Ce manteau ! Il semble venir du vestiaire de Proust qui s’emmitouflait de pelisses en toute saison ou d’un fond de stock d’un fourreur oublié. Castor ? Ragondin ? Peau de lapin ? Ce manteau est une énigme. Il n’appartient pas vraiment ni à l’époque, les années 1960, où se déroule la non-action du nouveau film envoûtant de Benoît Jacquot, adapté fidèlement d’une pièce méconnue et peu jouée de Marguerite Duras ; ni à la saison, une fin d’hiver qui semble plutôt douce, temps couvert, mais avec éclaircies, sur la Méditerranée.
C’est pourtant revêtue de cette houppelande que Suzanna (Charlotte Gainsbourg) se présente à nous. Dessous, elle porte une robe ultra-courte de chez Saint Laurent, de hautes bottes et les cheveux courts. La pelisse et la robe semblent se contredire. Suzanna aussi est une énigme. Amoureuse ou pas ? De son mari, de son amant ? Indécise, hésitante, flottante.
Elle est descendue pour quelques jours, un week-end peut-être (chez Duras, le temps est flou) sur la Côte d’Azur pour rejoindre son amant, Michel (Niels Schneider). Ce dernier emprunte son look (jean blanc, col roulé, manteau noir et boots) au photographe de Blow-up (1966), de Michelangelo Antonioni. Du coup, il semble plus contemporain. C’est la première fois que Suzanna a un amant. De son côté, son mari, Jean, la trompe régulièrement dans des hôtels de luxe quelque part à Chantilly ou sur la côte normande. Elle ne paraît pas vraiment en souffrir – à moins qu’elle ne le cache. Elle doit se décider : Michel ou Jean ?
Elle doit également choisir la maison dans laquelle elle passera ses vacances en famille. Celle-ci n’est-elle pas trop grande ? Trop chère ? Les pièces, même si on n’en voit que le salon meublé minimalement d’un canapé et d’une chaise, paraissent immenses. La terrasse, grande comme un terrain de basket, surplombe la mer.

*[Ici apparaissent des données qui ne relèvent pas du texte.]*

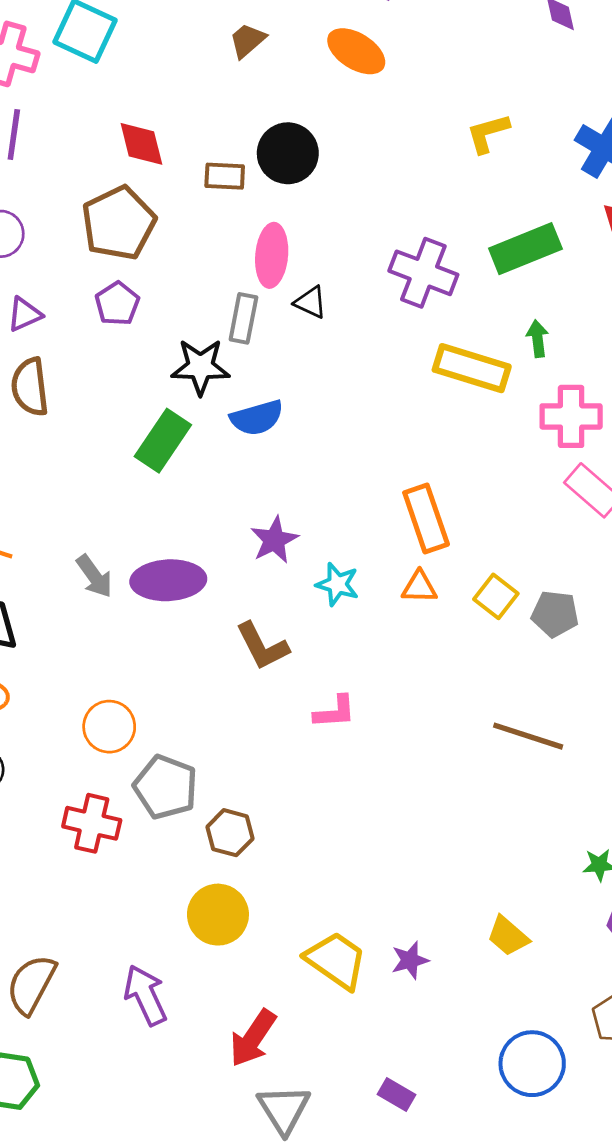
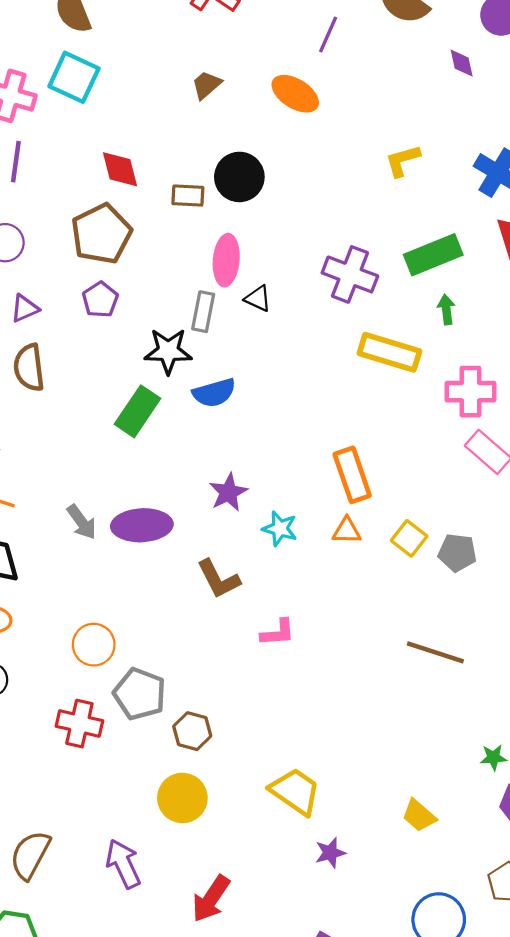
green arrow: (538, 339) -> (446, 309), moved
yellow trapezoid: (336, 960) -> (295, 791), moved
purple star: (410, 960) -> (330, 853), moved

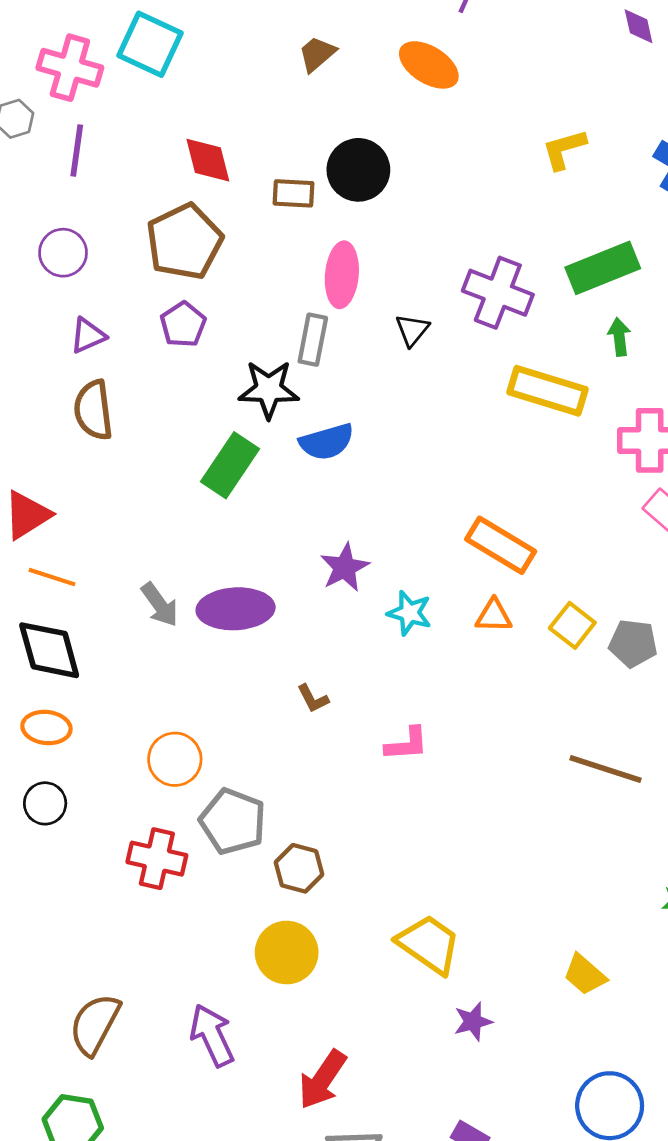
black triangle: (258, 299) -> (412, 330), moved, turned 44
orange rectangle: (352, 475) -> (501, 545), turned -40
brown L-shape: (219, 579) -> (313, 699), moved, size x0.6

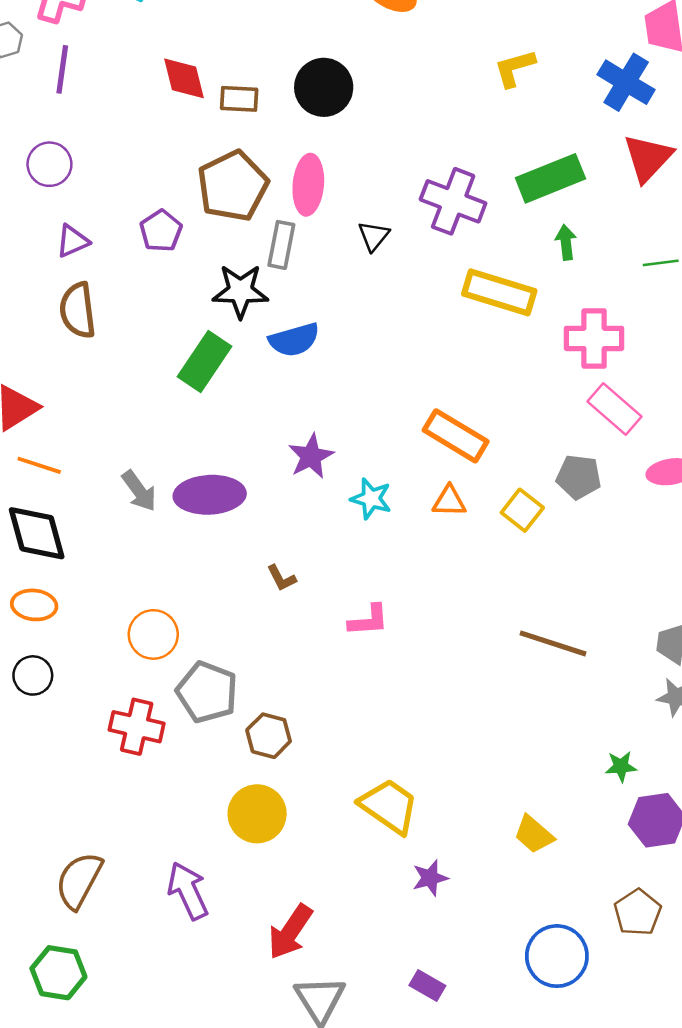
brown rectangle: (294, 193) -> (239, 99), moved
brown pentagon: (184, 242) -> (233, 186), moved
gray pentagon: (633, 643) -> (579, 477), moved

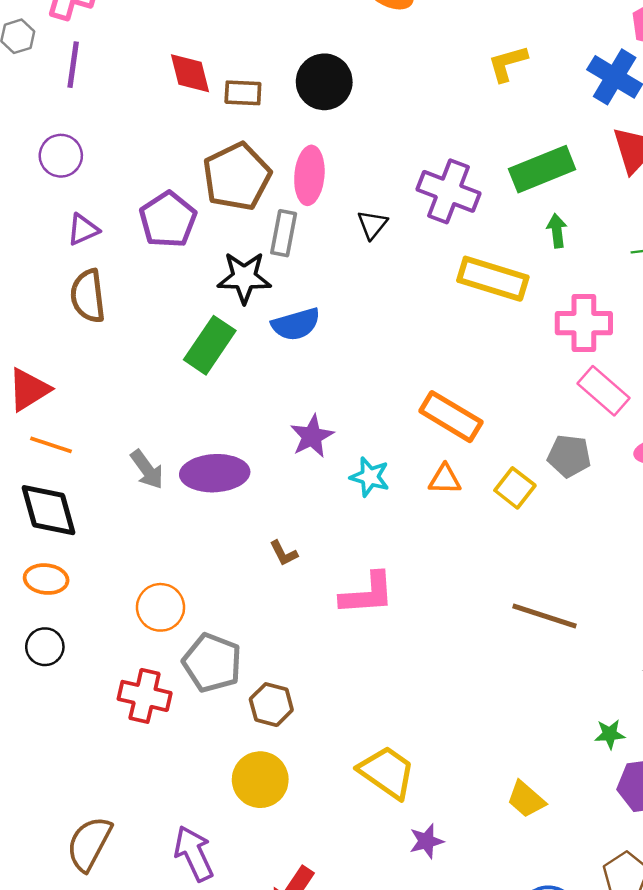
purple pentagon: (161, 231) -> (168, 220), size x1.4
pink L-shape: (369, 620) -> (367, 594), size x1.4

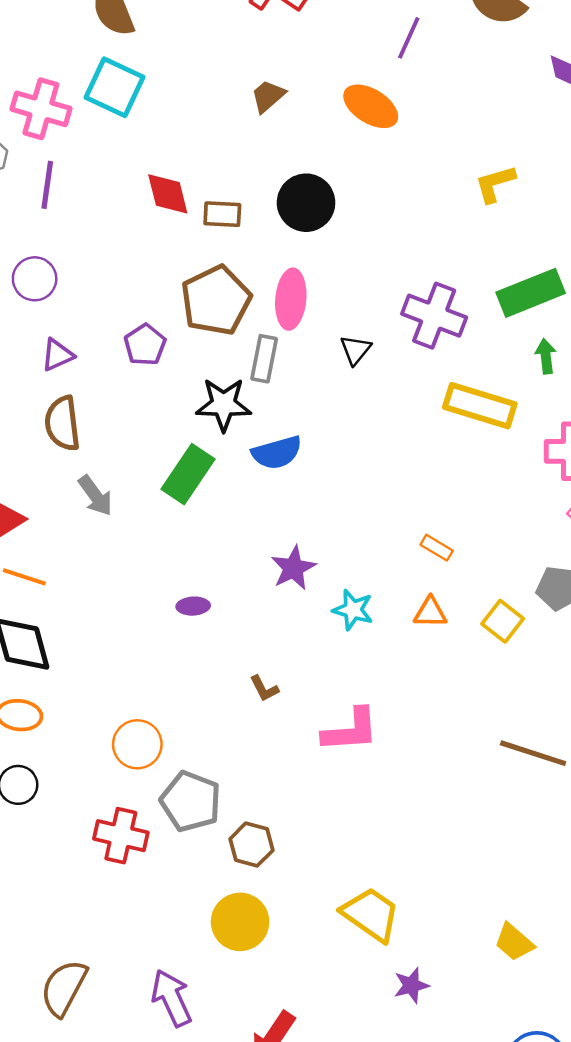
purple pentagon: (168, 220) -> (145, 345), size x0.7
orange rectangle: (451, 417) -> (437, 548), size x0.5
gray arrow: (147, 469) -> (95, 496), moved
purple ellipse: (215, 473) -> (193, 606), size x0.5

Personnages à peine esquissés
Suzanna, Michel et Jean n’ont pas d’existence sociale. Que font-ils ? De quoi vivent-ils ? Où habitent-ils ? Duras ne s’intéresse pas à ces détails. Ce trio n’existe que par les sentiments qui les animent ou qui les fuient. L’amour avec Jean s’est envolé. Michel paraît libre, plus disponible. Un remède contre l’ennui, le temps ? Ils passent leurs nuits à boire dans une chambre de palace. On imagine l’Hôtel de Paris, à Monte-Carlo. Ils boivent du vin, sans précision ni de cru ni de millésime – et ça aussi c’est nouveau pour Suzanna – comme des pochards, comme Marguerite Duras elle-même qui carburait au corbières – 14 degrés quand même.